The GPU Operator is a Kubernetes Operator that manages all of these components as a single unit — one helm install installs and manages the entire GPU stack on every node.

2. NVIDIA Device Plugin Exposes NVIDIA GPUs as a Kubernetes resource:

resources:
  requests:
    nvidia.com/gpu: "8"  # Request 8 GPUs
  limits:
    nvidia.com/gpu: "8"

3. Container runtime NVIDIA Container Toolkit (nvidia-docker2) allows containers to access GPU hardware. Required on every node.

AI workload types on Kubernetes

Workload	Kubernetes mechanism
Batch training	Job or MPIJob (Kubeflow MPI Operator)
Distributed training	PyTorchJob, TFJob (Kubeflow Training Operator)
Inference serving	Deployment + HPA (autoscaling on GPU utilization)
Jupyter notebooks	StatefulSet with GPU request

Slurm vs Kubernetes

Dimension	Slurm	Kubernetes
Primary use	HPC batch jobs, large training	Containerized apps, inference, mixed workloads
Scheduling model	Job queue with priorities	Declarative pod scheduling
GPU support	Native GRES plugin	Via NVIDIA GPU Operator + Device Plugin
Multi-node MPI jobs	Excellent (native)	Good (MPI Operator add-on)
Inference serving	Not designed for it	Excellent
Container support	Yes (with enroot/pyxis)	Native
Real-time scaling	Manual	Automatic (HPA, KEDA)
Typical environment	Research HPC, academic, enterprise AI	Cloud-native enterprise, inference platforms

Most large AI clusters run both: Slurm for large training jobs (researchers familiar with it); Kubernetes for inference services and MLOps pipelines.

Run:ai — Kubernetes-Based GPU Scheduling

Run:ai is a commercial Kubernetes-native GPU scheduling platform that adds AI-specific capabilities on top of standard Kubernetes:

GPU fractions: Share one GPU between multiple jobs (not full MIG — software-level time-slicing)
Dynamic GPU allocation: Allocate GPUs to jobs as needed; return them when idle
Guaranteed quotas + fair-share: Teams get guaranteed GPU quotas; idle quota is shared with others
Preemption with checkpointing: Preempt lower-priority jobs; if the job checkpoints, it resumes from last checkpoint
GPU utilization analytics: Per-project, per-user utilization reports

Run:ai sits on top of Kubernetes — it adds a scheduler that replaces the default Kubernetes scheduler for GPU workloads.

Docker — Containerization

Docker provides:

Image packaging: Bundle the application + libraries + CUDA + framework into a portable image
Runtime isolation: GPU workloads run in containers without interfering with host OS or other containers
NGC integration: NVIDIA NGC images are Docker images; docker pull nvcr.io/nvidia/pytorch:24.01-py3

NVIDIA Container Toolkit (nvidia-ctk) enables Docker containers to access GPU hardware through the container runtime.

Self-check questions

What does the NVIDIA GPU Operator install on a Kubernetes cluster?
How does Slurm request GPUs for a job?
What is gang scheduling and why is it critical for AI training?
What does Run:ai add on top of Kubernetes that standard K8s lacks?
Which scheduler is typically preferred for large multi-node distributed training vs inference serving?

Answers

1. The GPU Operator automatically deploys: NVIDIA drivers, CUDA runtime, DCGM (monitoring), NVIDIA Device Plugin (exposes GPUs to K8s scheduler), Node Feature Discovery, MIG manager, and the NVIDIA Container Toolkit — the entire GPU software stack on every node.
2. Via GRES (Generic Resource Scheduling) flags: `--gres=gpu:8` requests 8 GPUs.

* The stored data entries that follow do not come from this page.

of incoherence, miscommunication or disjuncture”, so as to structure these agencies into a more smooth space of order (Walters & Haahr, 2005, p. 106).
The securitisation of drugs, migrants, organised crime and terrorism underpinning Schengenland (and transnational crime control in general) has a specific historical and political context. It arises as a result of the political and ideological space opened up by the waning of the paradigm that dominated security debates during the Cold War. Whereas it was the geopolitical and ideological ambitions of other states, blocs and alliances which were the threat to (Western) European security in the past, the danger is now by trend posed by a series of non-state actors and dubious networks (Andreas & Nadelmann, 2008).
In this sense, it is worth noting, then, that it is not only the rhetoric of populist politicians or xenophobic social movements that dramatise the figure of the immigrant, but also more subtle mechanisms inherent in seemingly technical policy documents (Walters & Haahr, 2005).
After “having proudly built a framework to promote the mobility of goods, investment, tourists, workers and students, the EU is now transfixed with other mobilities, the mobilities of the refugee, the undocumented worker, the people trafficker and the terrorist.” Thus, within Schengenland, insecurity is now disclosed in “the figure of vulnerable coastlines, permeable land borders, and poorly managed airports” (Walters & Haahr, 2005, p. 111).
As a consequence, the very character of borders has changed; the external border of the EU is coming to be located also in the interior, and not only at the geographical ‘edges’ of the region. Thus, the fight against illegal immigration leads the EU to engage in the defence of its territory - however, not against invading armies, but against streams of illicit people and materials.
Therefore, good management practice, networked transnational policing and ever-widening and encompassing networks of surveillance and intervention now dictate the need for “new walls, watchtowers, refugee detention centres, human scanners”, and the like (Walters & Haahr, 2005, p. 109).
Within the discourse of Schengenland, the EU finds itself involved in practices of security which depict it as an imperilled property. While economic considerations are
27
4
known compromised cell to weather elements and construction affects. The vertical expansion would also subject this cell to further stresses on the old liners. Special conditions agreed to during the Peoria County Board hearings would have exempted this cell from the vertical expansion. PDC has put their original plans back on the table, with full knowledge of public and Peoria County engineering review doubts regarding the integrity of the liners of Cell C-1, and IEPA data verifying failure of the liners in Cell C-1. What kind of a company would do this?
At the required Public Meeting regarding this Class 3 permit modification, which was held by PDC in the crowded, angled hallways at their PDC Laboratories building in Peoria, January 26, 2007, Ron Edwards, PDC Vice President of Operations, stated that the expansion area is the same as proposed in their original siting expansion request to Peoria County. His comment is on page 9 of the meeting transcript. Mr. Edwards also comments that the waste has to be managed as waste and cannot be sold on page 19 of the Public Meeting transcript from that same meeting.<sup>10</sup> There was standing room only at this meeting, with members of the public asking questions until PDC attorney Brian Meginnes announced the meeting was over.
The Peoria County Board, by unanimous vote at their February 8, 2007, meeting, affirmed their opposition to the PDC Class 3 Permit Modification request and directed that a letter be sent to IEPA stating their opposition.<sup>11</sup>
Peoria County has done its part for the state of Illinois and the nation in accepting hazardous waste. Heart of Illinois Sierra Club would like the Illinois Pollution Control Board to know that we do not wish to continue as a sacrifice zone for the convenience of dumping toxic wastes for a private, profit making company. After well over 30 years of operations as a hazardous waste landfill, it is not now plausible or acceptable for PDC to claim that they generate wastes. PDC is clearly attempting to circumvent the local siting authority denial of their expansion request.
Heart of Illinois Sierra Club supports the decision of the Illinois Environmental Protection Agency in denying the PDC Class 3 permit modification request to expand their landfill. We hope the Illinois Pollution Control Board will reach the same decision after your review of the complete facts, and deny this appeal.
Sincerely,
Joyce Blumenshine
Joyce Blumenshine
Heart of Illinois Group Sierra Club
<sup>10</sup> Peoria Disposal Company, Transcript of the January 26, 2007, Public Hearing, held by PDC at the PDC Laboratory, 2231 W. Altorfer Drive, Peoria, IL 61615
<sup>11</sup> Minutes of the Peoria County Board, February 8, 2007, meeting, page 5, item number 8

SBATCH scripts or srun commands include this flag.
3. Gang scheduling allocates all nodes/GPUs a distributed job needs simultaneously before the job starts. Without it, a job might get 7 of 8 required nodes and hold those GPUs idle while waiting for the 8th — causing GPU waste and potential deadlock.
4. GPU fractions (software time-slicing of a single GPU), dynamic quota allocation, guaranteed-plus-fair-share scheduling between teams, and preemption with checkpoint-aware resumption — capabilities beyond what the default Kubernetes scheduler provides for GPU workloads.
5. Slurm for large multi-node distributed training (HPC origins, excellent MPI support, topology-aware placement); Kubernetes for inference serving (declarative deployment, autoscaling, service mesh integration, rolling updates).